I think the part that I am struggling with is that at this point, I don't have an established aesthetic.  I don't want to "puff up" my work because at this point I am not spending much time on true artistic expression.  I am just working on perfecting my forms and tightening my throwing skills, experimenting with glazes etc. I am in the process of mastering the basics so I can freely express myself with the skills established. With that practice, I am making cereal bowls, mugs, and oil warmers. I guess I don't feel they are "great works of art that require understanding" yet.  I haven't worked in clay long enough to develop my aesthetic, and i don't want to sound like the tool who thinks it does.  

 

 

 

The only real "deep feature" I enjoy about my pots are that they are made by human hands.  I personally feel a deep connection with ancient cultures by doing the same thing all of them have done.. making my own vessels, using them, and adding a deeper meaning to the monotonous daily activities most modern humans disconnect with.. such as taking a drink from a cup or eating soup.  It's a feeling I am going for at this point because that is as far as I have gotten. I have 2 years of working with clay, which is nothing.  I feel almost like an idiot calling my work "art" because I have so much more I want to express with clay that  i haven't been able to do yet.  
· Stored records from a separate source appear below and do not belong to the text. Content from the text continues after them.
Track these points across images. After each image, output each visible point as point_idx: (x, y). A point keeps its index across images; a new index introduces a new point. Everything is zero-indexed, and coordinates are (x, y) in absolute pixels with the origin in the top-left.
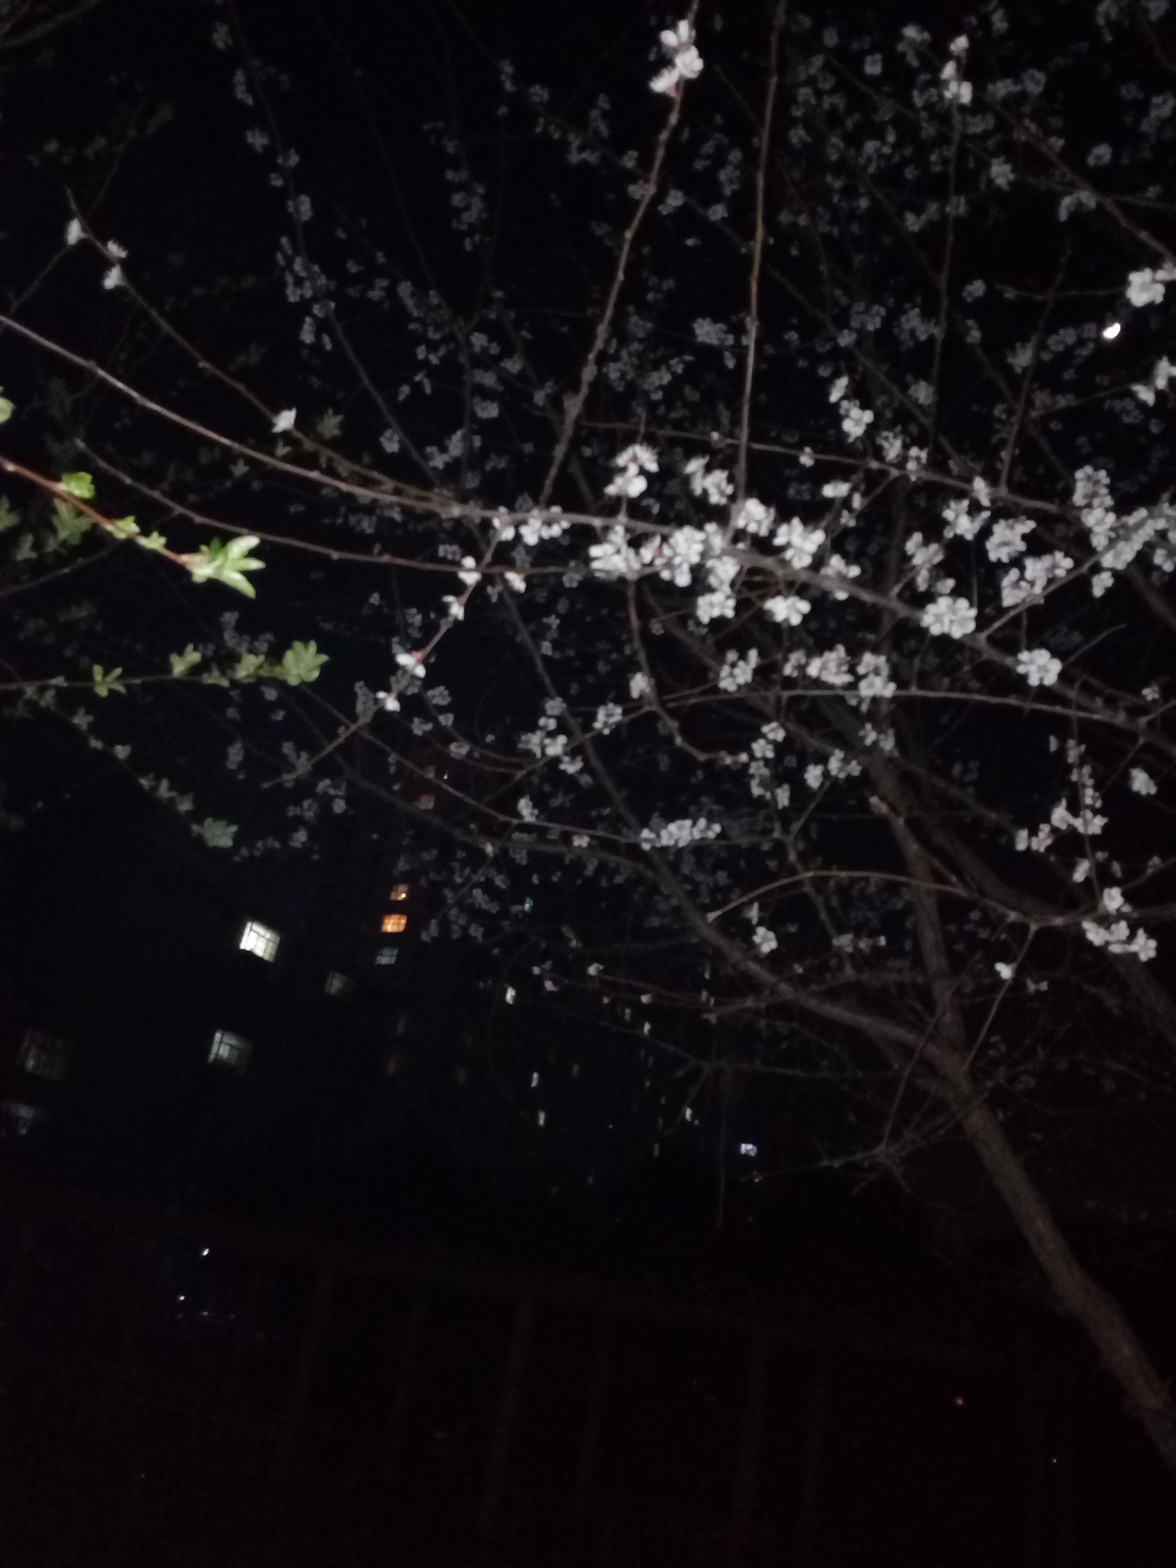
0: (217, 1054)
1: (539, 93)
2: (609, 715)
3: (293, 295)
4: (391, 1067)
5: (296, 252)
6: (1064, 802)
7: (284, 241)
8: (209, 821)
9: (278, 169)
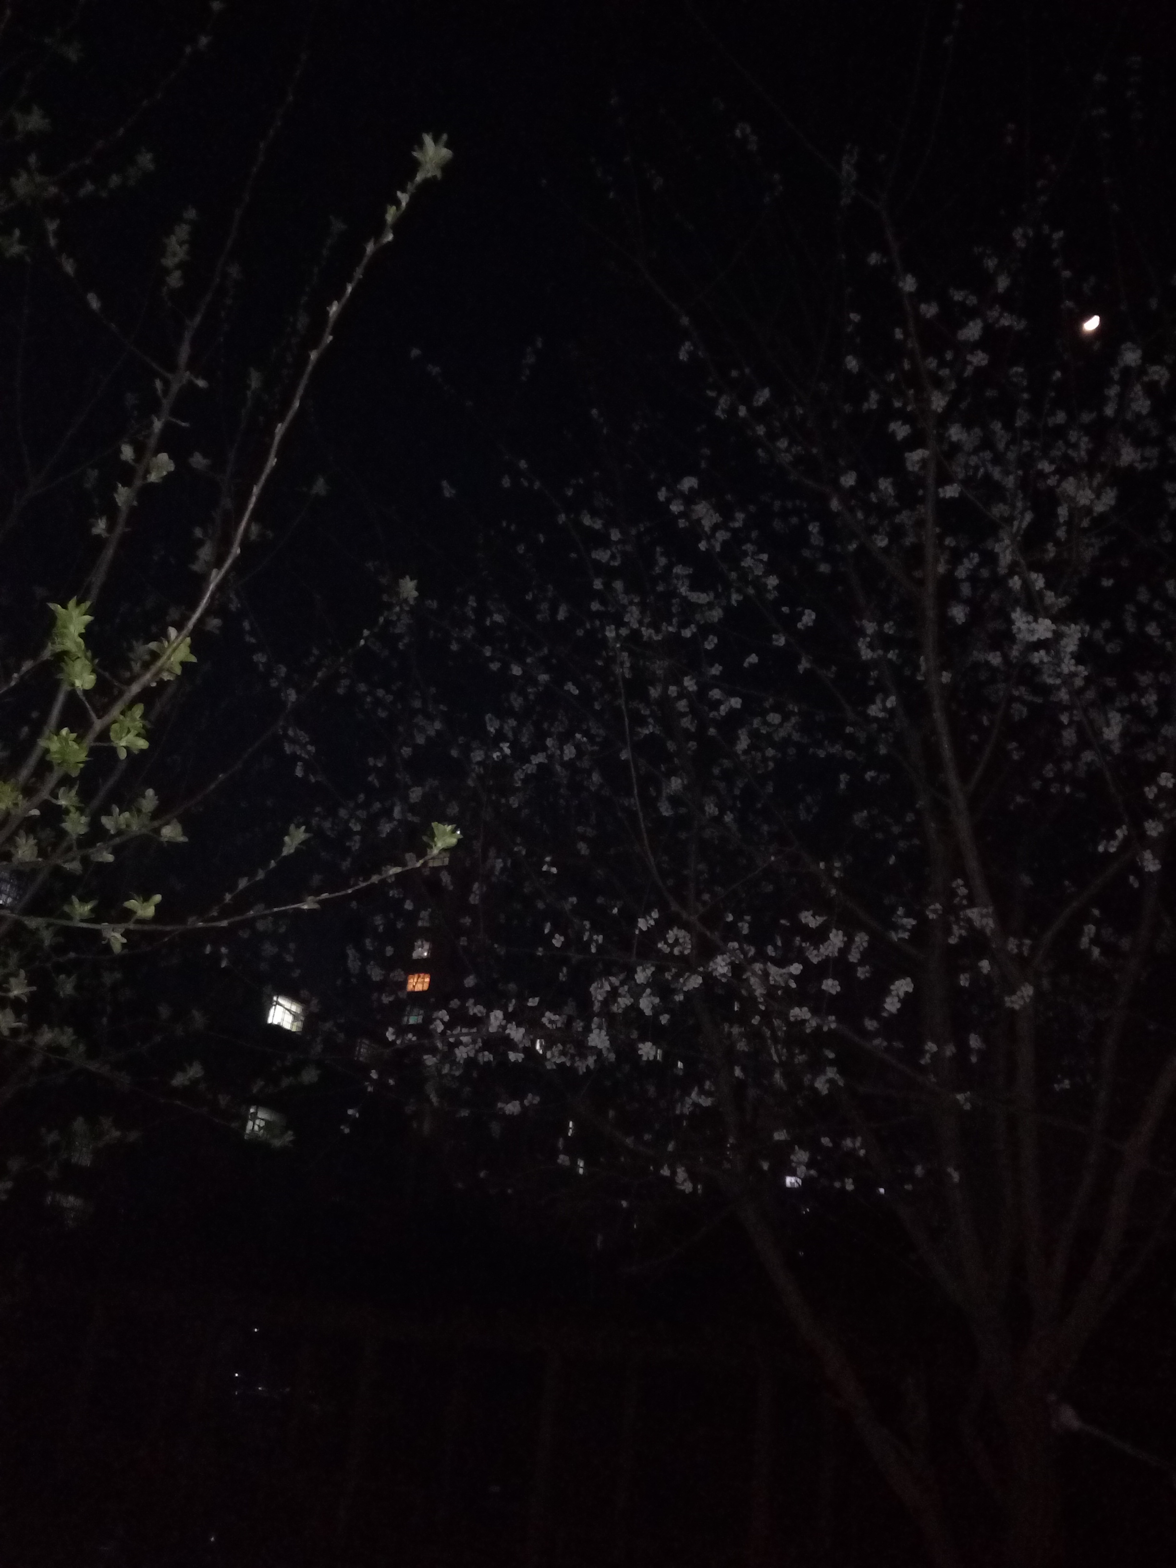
0: (253, 1131)
3: (288, 751)
5: (289, 725)
9: (275, 677)
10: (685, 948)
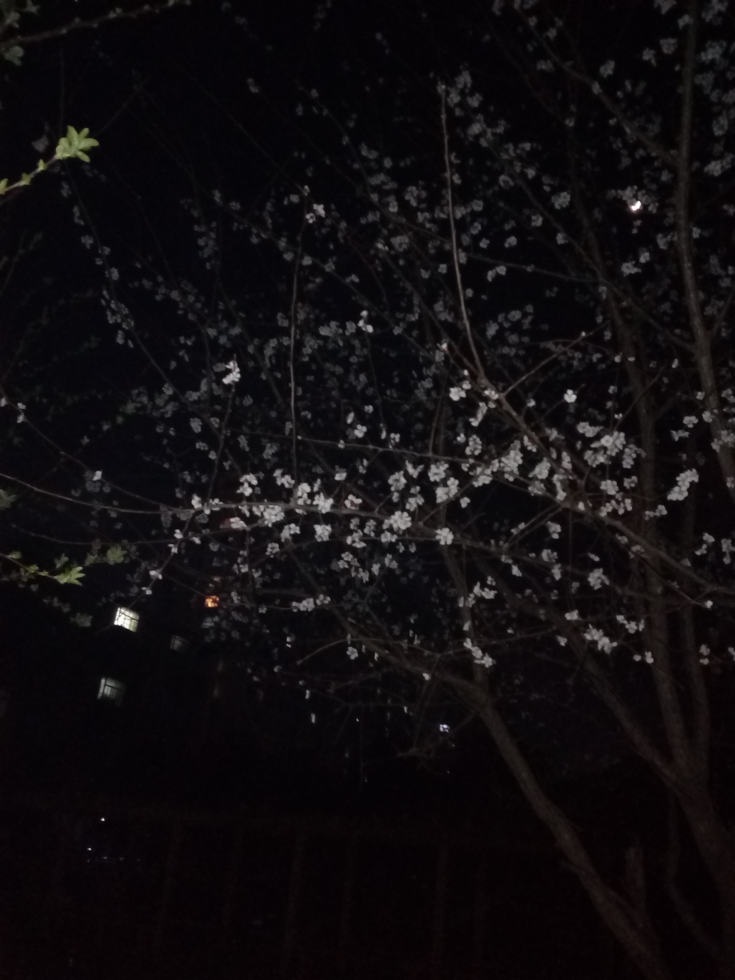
0: (103, 693)
1: (235, 206)
2: (273, 548)
3: (111, 320)
4: (216, 693)
5: (112, 298)
6: (479, 584)
7: (105, 293)
8: (79, 614)
9: (100, 256)
10: (476, 449)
Whether you were trying or not here, this sounds like a good start. Obviously some things would need to be pulled from this info here, like "I have 2 years working with clay, which is nothing." But I think you could work with what you wrote in this post. 

 

I used another one of my interests in life and assimilated the two to get my current statement. It isn't the typical artist statement, but I like it--probably because it isn't typical. Also, I had fun with it. I was tired of reading other potters' statements about making functional pots because they enjoy it or because function interests them. That's what every functional potter feels or thinks. Is there something else that gives you joy with making? 

 

Phillip Schmidt

Statement of Work

 

I am interested in food. My need to create is met daily through cooking, kneading, mixing and baking things that are pleasurable to me. The only impediments I seem to have are time and availability of ingredients, both of which have led to major dinner flops and delicious culinary treats. The joys of cooking to me are many-fold: no hindering consequences for curiosity, a limitless combination of ingredients, the suspense of the making and the thrill of the tasting, and generally a willing and happy audience to enjoy the fruits of my labor with.

The making of functional pots and clay objects is parallel to cooking in many regards; perhaps consider them cousins or even siblings! The joy I get from throwing a wonderful cup or baking a decadent apple pie are one in the same. And I find the most satisfying exchange is with those whom I get to share these life-giving fruits. This sharing, the best I can give another person, is the reason I make pottery. Without others enjoying my work, there is small need for and little enjoyment in making pots.  

I tend to make bowls and cups with a smattering of other functional pots thrown in. These are bisque-fired, glazed, and then high-fired to a cone 10-11 in a reduced atmosphere. I try to keep my pots, decorations, and glaze recipes simple and have a heck of a time doing it. Like my cooking, I make the things that I find most pleasurable with the hopes that others too will be enriched. My clay heroes are Warren Mackenzie, Guillermo Cuellar, Steve Rolf, Kirk Freeman, and Joe Singewald.